Matthew Orvillen, récemment retraité de l’Assemblée nationale, espère qu’une majorité absolue (soit 289 députés) de ses anciens collègues en bénéficiera. “Formation aux premiers secours”. Il ne l’a pas emporté : lundi après-midi, les jeunes volontaires postés aux entrées du Palais Bourbon pour inviter les nouveaux élus à rejoindre la bergerie ont essuyé des refus évidents, comme celui de Nicolas Dupont-Aignan. Et plusieurs vagues promesses : “Je vais réussir”, Ainsi rassure la députée Iser Caroline Abadi (LREM). En fin de journée, seule La France insoumise de Paris, Danielle Simonet, était présente pour saluer l’initiative et discuter avec quatre scientifiques. “Je me suis vraiment amélioré, mais c’est toujours excitant de voir comment ils l’expliquent et le font en vingt minutes”justifié au milieu des micros des journalistes.
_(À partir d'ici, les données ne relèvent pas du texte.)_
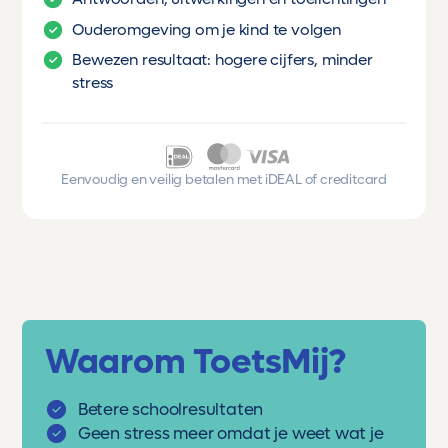
Ouderomgeving om je kind te volgen
Bewezen resultaat: hogere cijfers, minder
stress
Eenvoudig en veilig betalen met iDEAL of creditcard
Waarom ToetsMij?
Betere schoolresultaten
Geen stress meer omdat je weet wat je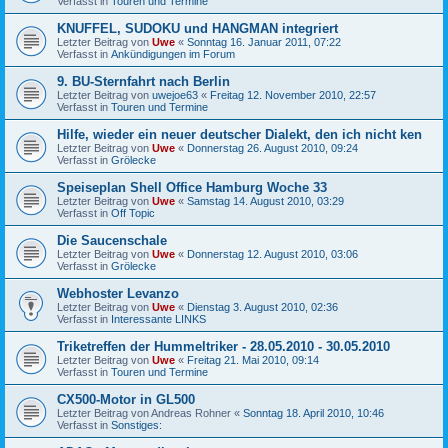
Verfasst in
Touren und Termine
KNUFFEL, SUDOKU und HANGMAN integriert
Letzter Beitrag von
Uwe
«
Sonntag 16. Januar 2011, 07:22
Verfasst in
Ankündigungen im Forum
9. BU-Sternfahrt nach Berlin
Letzter Beitrag von
uwejoe63
«
Freitag 12. November 2010, 22:57
Verfasst in
Touren und Termine
Hilfe, wieder ein neuer deutscher Dialekt, den ich nicht ken
Letzter Beitrag von
Uwe
«
Donnerstag 26. August 2010, 09:24
Verfasst in
Grölecke
Speiseplan Shell Office Hamburg Woche 33
Letzter Beitrag von
Uwe
«
Samstag 14. August 2010, 03:29
Verfasst in
Off Topic
Die Saucenschale
Letzter Beitrag von
Uwe
«
Donnerstag 12. August 2010, 03:06
Verfasst in
Grölecke
Webhoster Levanzo
Letzter Beitrag von
Uwe
«
Dienstag 3. August 2010, 02:36
Verfasst in
Interessante LINKS
Triketreffen der Hummeltriker - 28.05.2010 - 30.05.2010
Letzter Beitrag von
Uwe
«
Freitag 21. Mai 2010, 09:14
Verfasst in
Touren und Termine
CX500-Motor in GL500
Letzter Beitrag von
Andreas Rohner
«
Sonntag 18. April 2010, 10:46
Verfasst in
Sonstiges: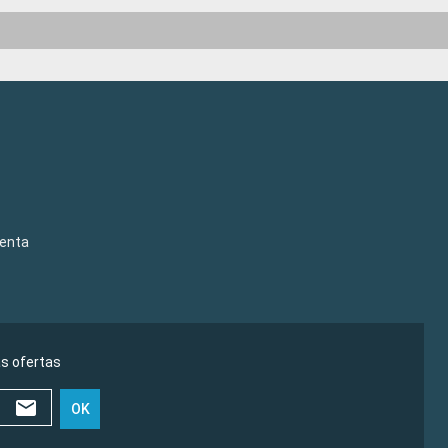
venta
as ofertas
OK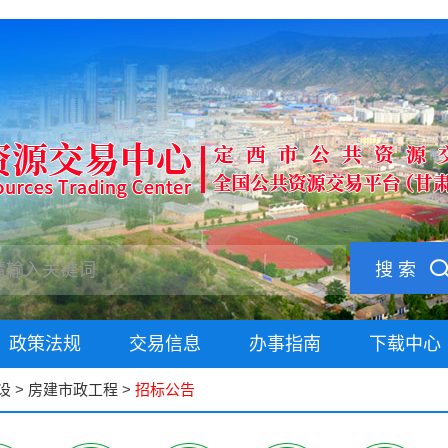
搜 索
政策法规
交易信息
办事指南
下载中心
设
>
房建市政工程
>
招标公告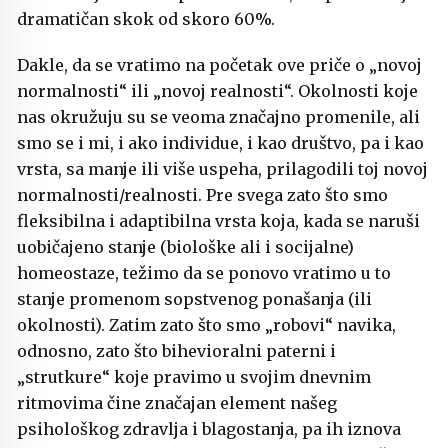
dramatičan skok od skoro 60%.
Dakle, da se vratimo na početak ove priče o „novoj
normalnosti“ ili „novoj realnosti“. Okolnosti koje
nas okružuju su se veoma značajno promenile, ali
smo se i mi, i ako individue, i kao društvo, pa i kao
vrsta, sa manje ili više uspeha, prilagodili toj novoj
normalnosti/realnosti. Pre svega zato što smo
fleksibilna i adaptibilna vrsta koja, kada se naruši
uobičajeno stanje (biološke ali i socijalne)
homeostaze, težimo da se ponovo vratimo u to
stanje promenom sopstvenog ponašanja (ili
okolnosti). Zatim zato što smo „robovi“ navika,
odnosno, zato što bihevioralni paterni i
„strutkure“ koje pravimo u svojim dnevnim
ritmovima čine značajan element našeg
psihološkog zdravlja i blagostanja, pa ih iznova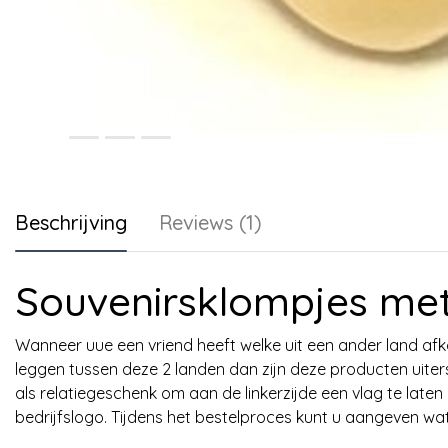
Beschrijving
Reviews (1)
Souvenirsklompjes met
Wanneer uue een vriend heeft welke uit een ander land afk
leggen tussen deze 2 landen dan zijn deze producten uiters
als relatiegeschenk om aan de linkerzijde een vlag te late
bedrijfslogo. Tijdens het bestelproces kunt u aangeven wa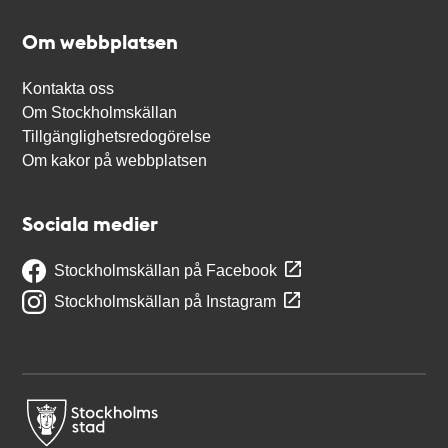
Om webbplatsen
Kontakta oss
Om Stockholmskällan
Tillgänglighetsredogörelse
Om kakor på webbplatsen
Sociala medier
Stockholmskällan på Facebook
Stockholmskällan på Instagram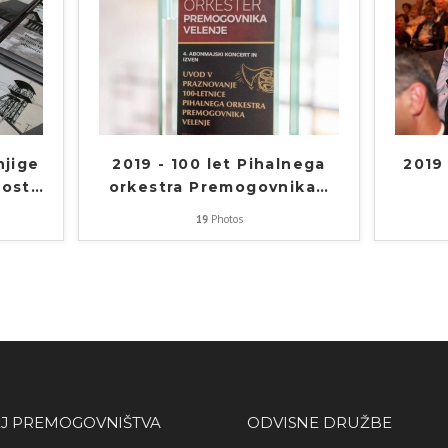
njige
2019 - 100 let Pihalnega
2019
nost
…
orkestra Premogovnika
…
19
Photos
J PREMOGOVNIŠTVA
ODVISNE DRUŽBE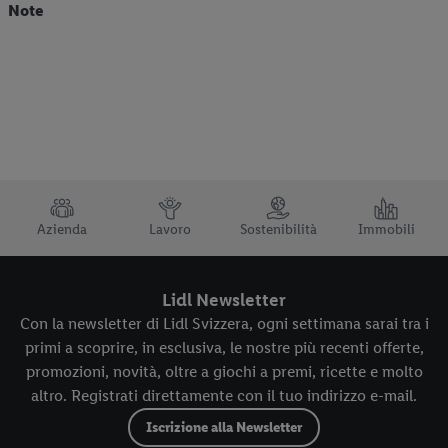
Note
TRUSTBAR
Azienda
Lavoro
Sostenibilità
Immobili
Lidl Newsletter
Con la newsletter di Lidl Svizzera, ogni settimana sarai tra i
primi a scoprire, in esclusiva, le nostre più recenti offerte,
promozioni, novità, oltre a giochi a premi, ricette e molto
altro. Registrati direttamente con il tuo indirizzo e-mail.
Iscrizione alla Newsletter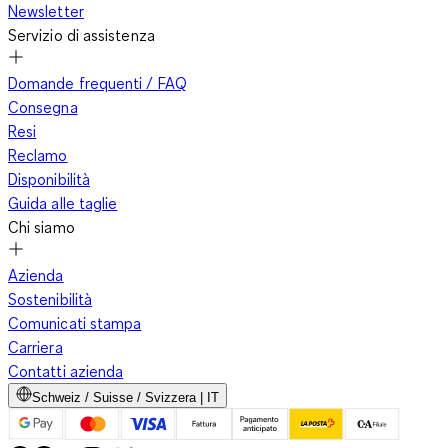
Newsletter
Servizio di assistenza
Domande frequenti / FAQ
Consegna
Resi
Reclamo
Disponibilità
Guida alle taglie
Chi siamo
Azienda
Sostenibilità
Comunicati stampa
Carriera
Contatti azienda
Schweiz / Suisse / Svizzera | IT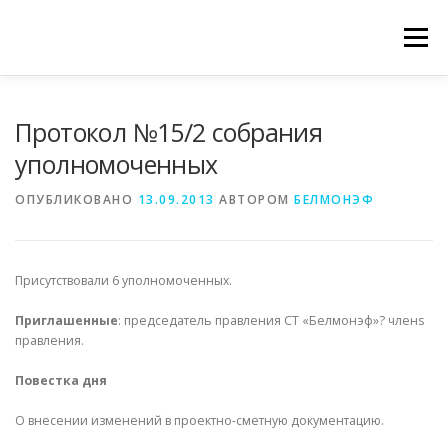
Перейти
к
Меню
содержимому
ГЛАВНАЯ СТРАНИЦА
ИНФОРМАЦИЯ
Протокол №15/2 собрания
уполномоченных
ГАЛЕРЕЯ
НОВОСТИ
КОНТАКТЫ
ОПУБЛИКОВАНО
13.09.2013
АВТОРОМ
БЕЛМОНЭФ
Присутствовали 6 уполномоченных.
Приглашенные
: председатель правления СТ «Белмонэф»? членs
правления.
Повестка дня
О внесении изменений в проектно-сметную документацию.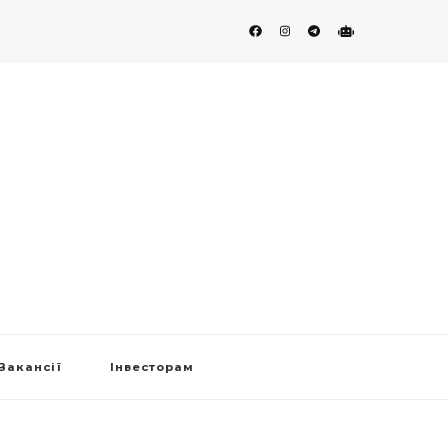
Вакансії
Інвесторам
C’est l’un des écueils du processus. Les députés qui comparaîtront dans les prochains jours ne sont-ils pas déjà du sujet ? Viennent-ils de tous les horizons politiques ? Sur France Inter, Marine Le Pen a déjà déclaré qu’elle n’irait pas là-bas, pensant ainsi “Très conscient de la situation”. Le processus est également basé sur l’hypothèse que le manque d’action contre le réchauffement climatique est dû à un manque de formation plutôt qu’à des choix politiques éclairés. « Jusqu’à présent, nous ne savons pas si c’était dû à l’ignorance ou à un manque de volonté politique.analyse Leah Falco. S’ils sont formés, nous le saurons. Avis aux députés : L’opération #MandatClimatBiodiversité se déroule les mardis et mercredis de 9h à 17h.